Justice K.S. Puttaswamy vs Union of India judgment, popularly known as the Right to Privacy judgment is undoubtedly one of the landmark judgment of present times. The 9 judge bench unanimously held the Right to Privacy as a Fundamental Right implied under Article 21 of the Indian constitution. In this Article, I will open up my apprehensions on this particular judgment.
One would agree that in a given circumstances we take a call about future based on at least a faint idea of what is going to happen. However, in this judgment, it seems to me that the judges have taken the call based on their fear about future rather than a clarity of way forward. I do support the Right to Privacy as a Fundamental Right but the high degree of uncertainty around its implementation which is the result of lack of clarity is what pinches me the most.

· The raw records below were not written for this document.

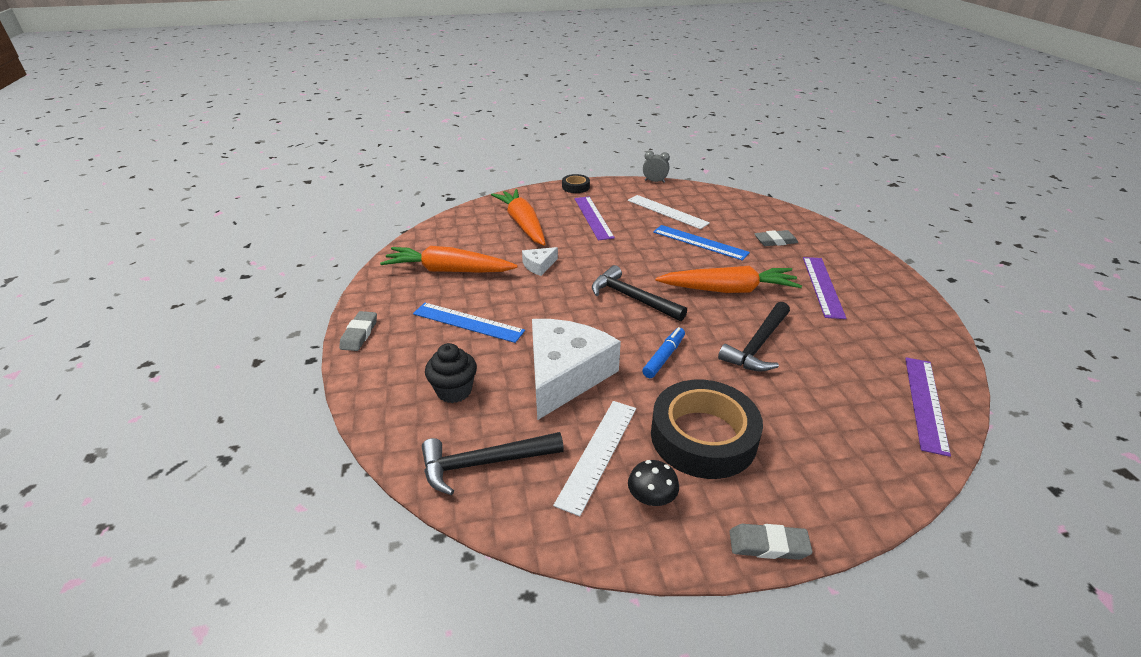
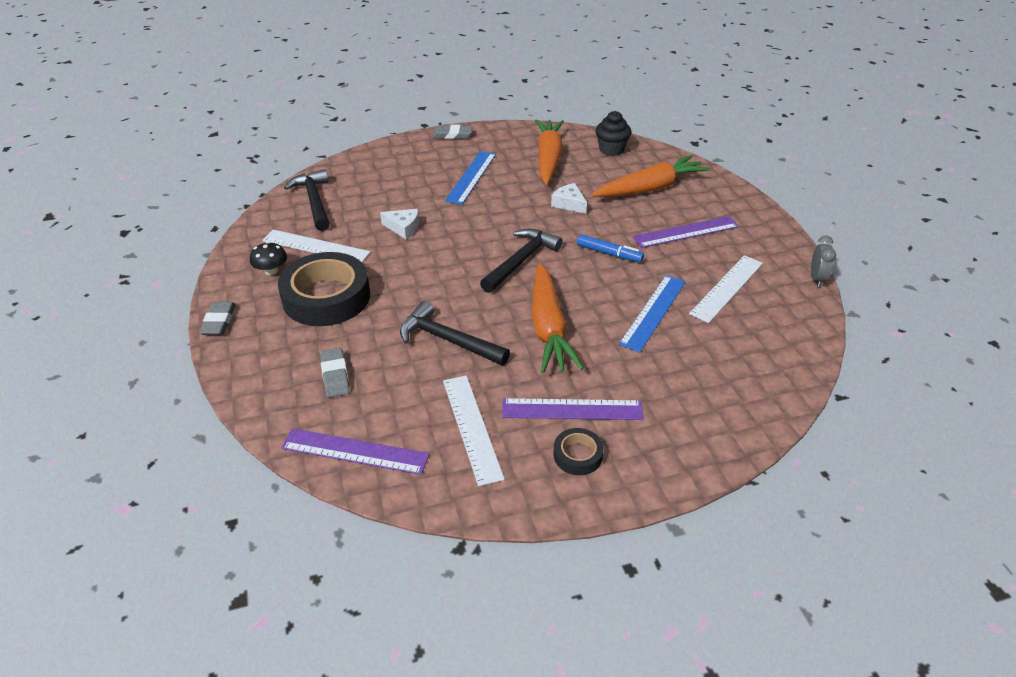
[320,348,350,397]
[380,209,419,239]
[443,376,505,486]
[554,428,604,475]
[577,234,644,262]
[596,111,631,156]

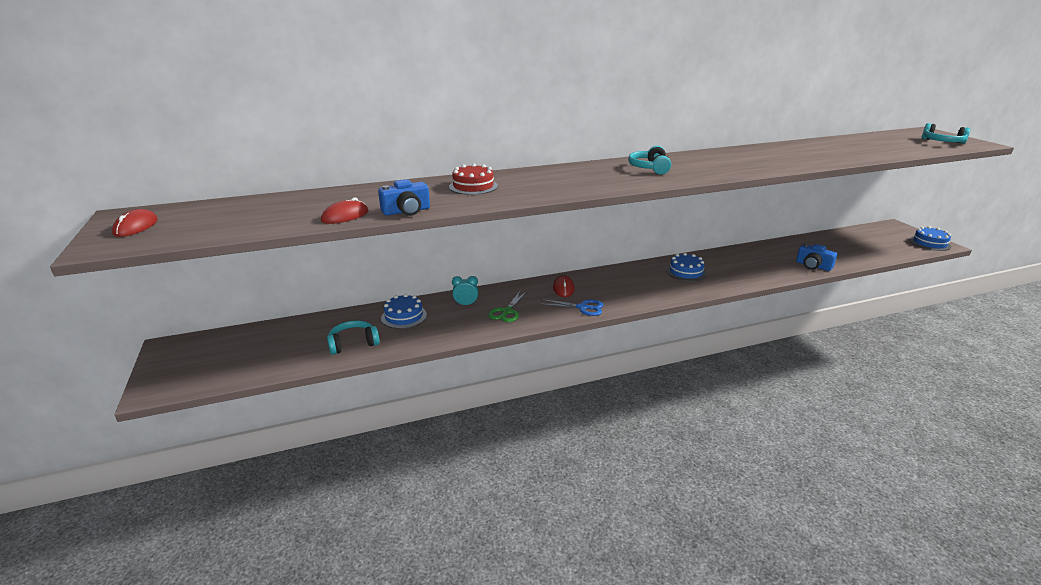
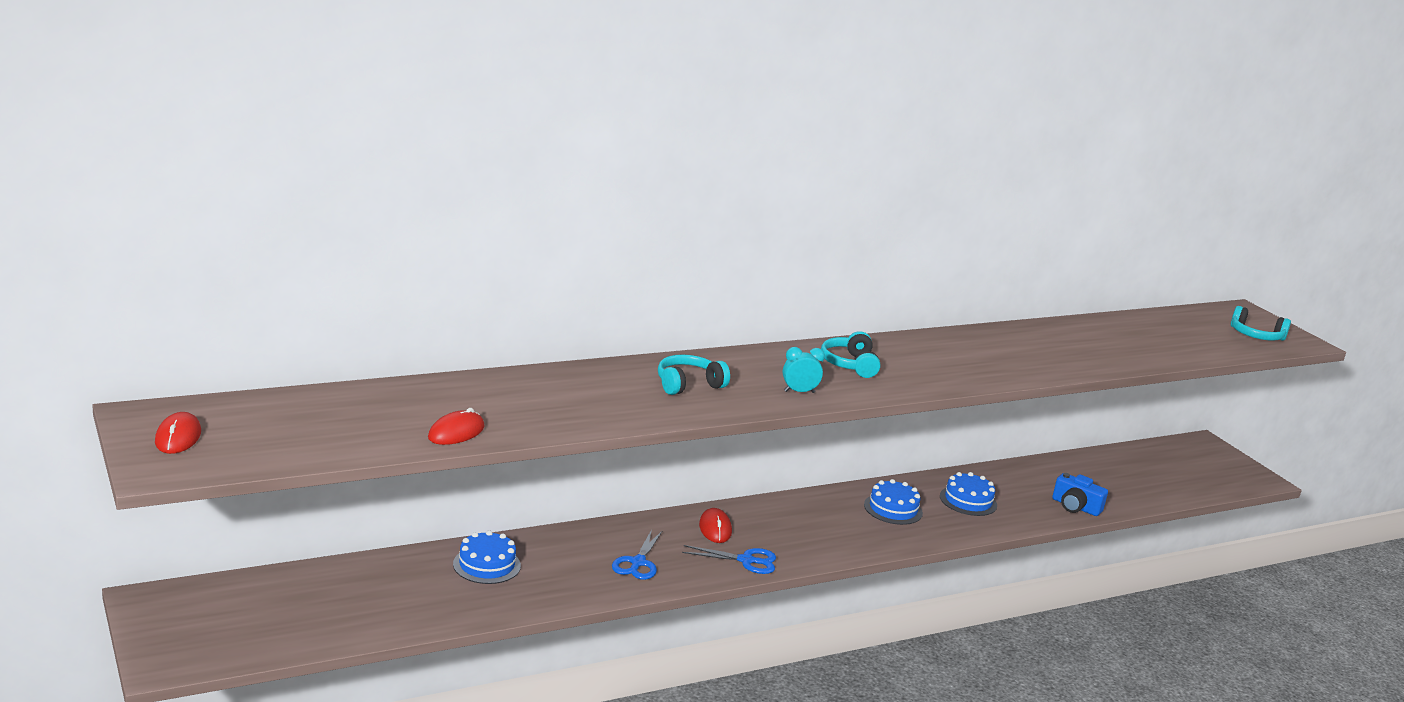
[612,530,662,580]
[658,354,730,395]
[783,347,825,393]
[940,472,997,516]
[378,179,430,216] (first image)
[449,163,498,195] (first image)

If we see previous interpretations of Article 21 such as Right to clean environment or Right to go abroad, one can say that these interpretation do not face too much of an explanation to be understood. The Right to Privacy is also too wide a right to be incorporated in Article 21 as it itself is capable of giving rise to a number of rights as hinted in the judgment itself.
My second apprehension about its derivation from Article 21. It is here where I wish that the constitution had the Right to Property and privacy was protected by creating several aspects of identity as individual property. The Parliament repealed the Right to Property without much of an explanation. Even Economic Survey pointed out this ambivalent attitude of the State towards property as an area which needs reform. On one hand we embrace the capitalist form of development and on the other hand, there is no Fundamental Right to Property. If today such a right was present, the Supreme Court or the Legislature might have utilized it to bring the Right to Privacy under the ambit of Fundamental Rights.
The Supreme Court has asked the Centre to frame provision detailing the Right to Privacy. Right to Privacy is essential, but its impact would be properly assessed only after we have a detailed provision and working of the Right to Privacy in hand.